Viernes, 26 de Marzo de 2010 por monstresdecameva
Carta de Enrique Pérez Guerra. Autor de “Las tardes escondidas” y participante en el documental.
De un tiempo a esta parte, el abuso sexual infantil llevado a cabo por religiosos no deja de saltar a las primeras páginas, transformando, parece, en cascada un caudal largo tiempo embalsado.
Sin embargo, hace cuarenta años yo mismo tuve ocasión de conocer esa realidad. Soy uno de esos niños.
No caería en el victimismo si dijera que compensar lo que supuso y lo que arrastró para mí aquella experiencia es algo de todo punto inviable.
Qué quisiera para aquel sacerdote que hizo de mi intimidad su dominio, no lo sé. No aspiraría, si él viviese, a la venganza. Desearía y deseo un imposible: su inexistencia. Que nunca mis pasos, ni los de ningún niño, se hubiesen cruzado con alguien así.
Qué quisiera de la institución religiosa, la Iglesia en este caso, algo muy sencillo: claridad.
No me basta con una petición de perdón difusa y descomprometida; más autodisculpa que auxilio moral a los vejados.
El testimonio que puedo aportar es tan escueto como elocuente.

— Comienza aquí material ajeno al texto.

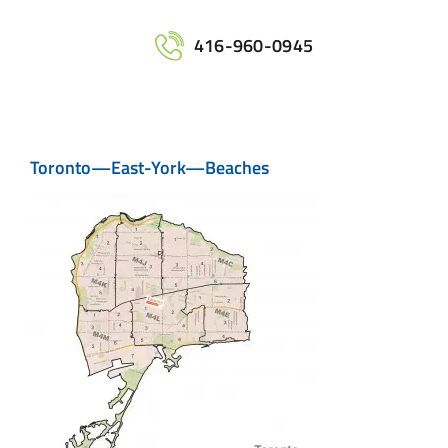
Home
416-960-0945
Services
Toronto—East-York—Beaches
Maps
Printing
Contact Us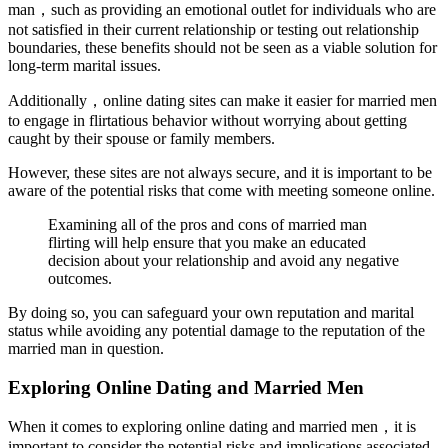
man，such as providing an emotional outlet for individuals who are
not satisfied in their current relationship or testing out relationship
boundaries, these benefits should not be seen as a viable solution for
long-term marital issues.
Additionally，online dating sites can make it easier for married men
to engage in flirtatious behavior without worrying about getting
caught by their spouse or family members.
However, these sites are not always secure, and it is important to be
aware of the potential risks that come with meeting someone online.
Examining all of the pros and cons of married man
flirting will help ensure that you make an educated
decision about your relationship and avoid any negative
outcomes.
By doing so, you can safeguard your own reputation and marital
status while avoiding any potential damage to the reputation of the
married man in question.
Exploring Online Dating and Married Men
When it comes to exploring online dating and married men，it is
important to consider the potential risks and implications associated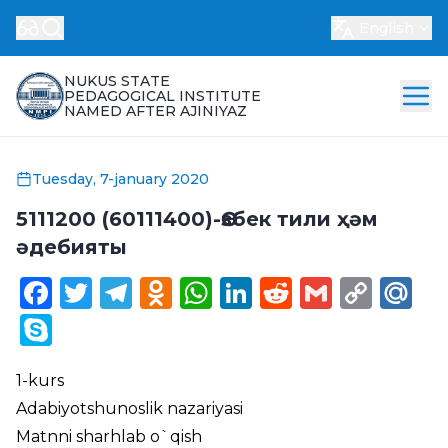
English
NUKUS STATE
PEDAGOGICAL INSTITUTE
NAMED AFTER AJINIYAZ
Tuesday, 7-january 2020
5111200 (60111400)-Өзбек тили ҳәм
әдебияты
Facebook
Twitter
Telegram
Odnoklassniki
WhatsApp
LinkedIn
Reddit
Gmail
Cop
Ma
Link
Skype
1-kurs
Adabiyotshunoslik nazariyasi
Matnni sharhlab o`qish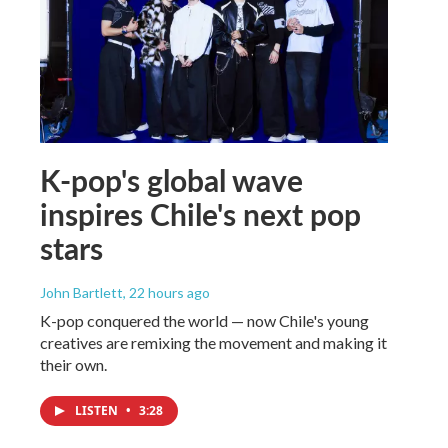
K-pop's global wave
inspires Chile's next pop
stars
John Bartlett
, 22 hours ago
K-pop conquered the world — now Chile's young
creatives are remixing the movement and making it
their own.
LISTEN
•
3:28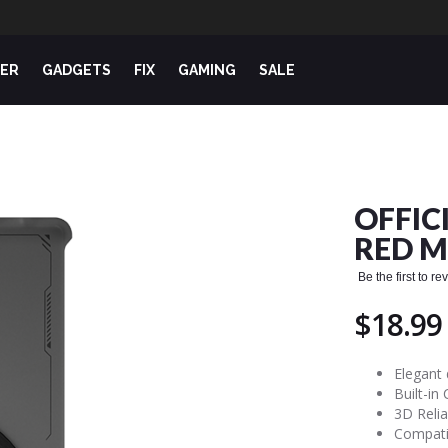
ER
GADGETS
FIX
GAMING
SALE
OFFIC
RED M
Be the first to r
$18.99
Elegant 
Built-in
3D Relia
Compati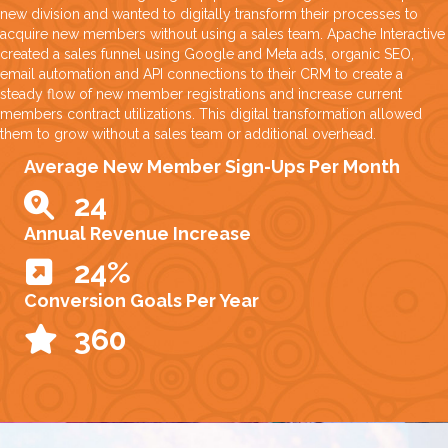
new division and wanted to digitally transform their processes to
acquire new members without using a sales team. Apache Interactive
created a sales funnel using Google and Meta ads, organic SEO,
email automation and API connections to their CRM to create a
steady flow of new member registrations and increase current
members contract utilizations. This digital transformation allowed
them to grow without a sales team or additional overhead.
Average New Member Sign-Ups Per Month
32
Annual Revenue Increase
32
%
Conversion Goals Per Year
465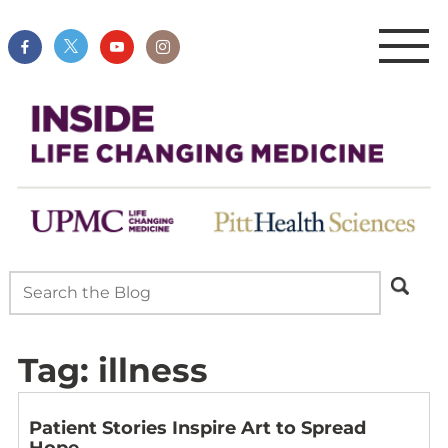
Tag:
illness
Patient Stories Inspire Art to Spread
Hope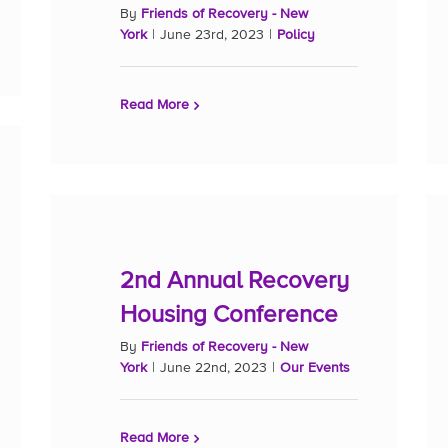
By
Friends of Recovery - New
York
|
June 23rd, 2023
|
Policy
Read More
2nd Annual Recovery
Housing Conference
By
Friends of Recovery - New
York
|
June 22nd, 2023
|
Our Events
Read More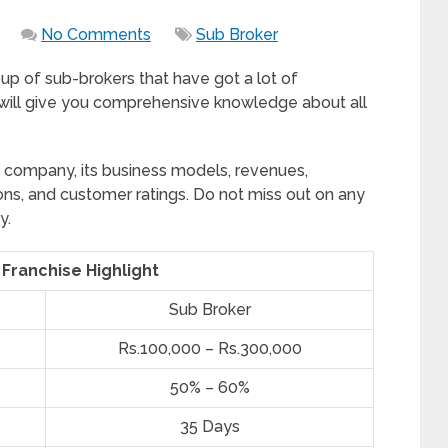
No Comments
Sub Broker
roup of sub-brokers that have got a lot of
 will give you comprehensive knowledge about all
e company, its business models, revenues,
ions, and customer ratings. Do not miss out on any
y.
 Franchise Highlight
Sub Broker
Rs.100,000 – Rs.300,000
50% – 60%
35 Days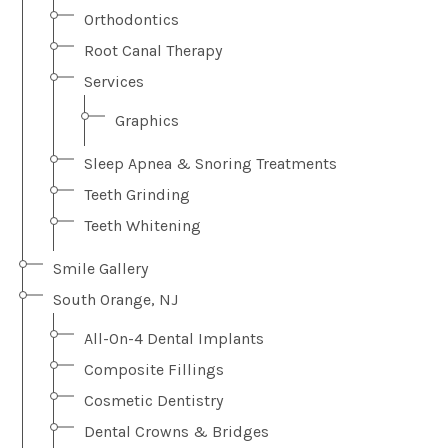
Orthodontics
Root Canal Therapy
Services
Graphics
Sleep Apnea & Snoring Treatments
Teeth Grinding
Teeth Whitening
Smile Gallery
South Orange, NJ
All-On-4 Dental Implants
Composite Fillings
Cosmetic Dentistry
Dental Crowns & Bridges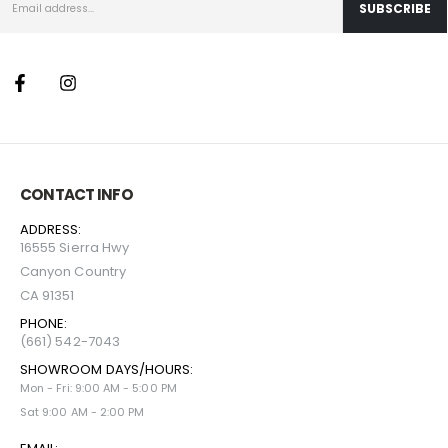
CONTACT INFO
ADDRESS:
16555 Sierra Hwy
Canyon Country
CA 91351
PHONE:
(661) 542-7043
SHOWROOM DAYS/HOURS:
Mon - Fri: 9:00 AM - 5:00 PM
Sat 9:00 AM - 2:00 PM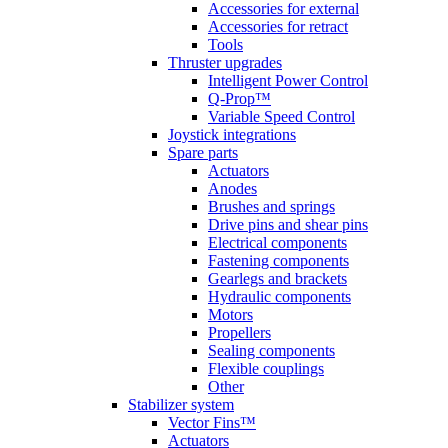
Accessories for external
Accessories for retract
Tools
Thruster upgrades
Intelligent Power Control
Q-Prop™
Variable Speed Control
Joystick integrations
Spare parts
Actuators
Anodes
Brushes and springs
Drive pins and shear pins
Electrical components
Fastening components
Gearlegs and brackets
Hydraulic components
Motors
Propellers
Sealing components
Flexible couplings
Other
Stabilizer system
Vector Fins™
Actuators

Tengo constancia de que aquella comunidad conventual tenía conocimiento de que yo y otros niños visitábamos esa celda. De hecho, una vez le pillaron in fraganti.
Curiosamente, iba a escribir “me pillaron”. Debe ser una de las cicatrices que formará para siempre parte de mi alma.
Treinta años después me dirigí al abad del convento para decirle que allí yo había estado, que lo acababa de plasmar en un libro y que ese libro iba a salir publicado.
Para colofón le envié una copia de “Las Tardes Escondidas”.
Quería que supieran lo que entre sus paredes había ocurrido. A cambio sólo venía a pedir que me informaran de cómo era esa persona. Buscaba pistas para interpretar porqué me pasó lo que me pasó.
Debía ser demasiado.
Un “muy bien… muy bien” de compromiso fue la contestación. Diez años después sigo a la espera.
Pese a una creciente presión social, percibo parecido silencio. La misma ocultación.
Da la impresión de que la pretensión de la autoridad eclesiástica no alcanza más allá de cubrir el expediente, insinuar que no es para tanto y confiar en que el olvido ponga distancia por el medio.
Reivindico la transparencia, abrir las ventanas del pasado, que se contemple nuestro rostro y que se impida que otros niños sean presas del mismo silencio que selló nuestras vidas.
No es justo que precisamente sobre nosotros recaiga el peso de tan doliente sinceridad.
Enrique Pérez Guerra.
Educador Social en Fiscalía de Menores de Palma de Mallorca.
Miembro de RANA (Red de Ayuda a Niños Abusados).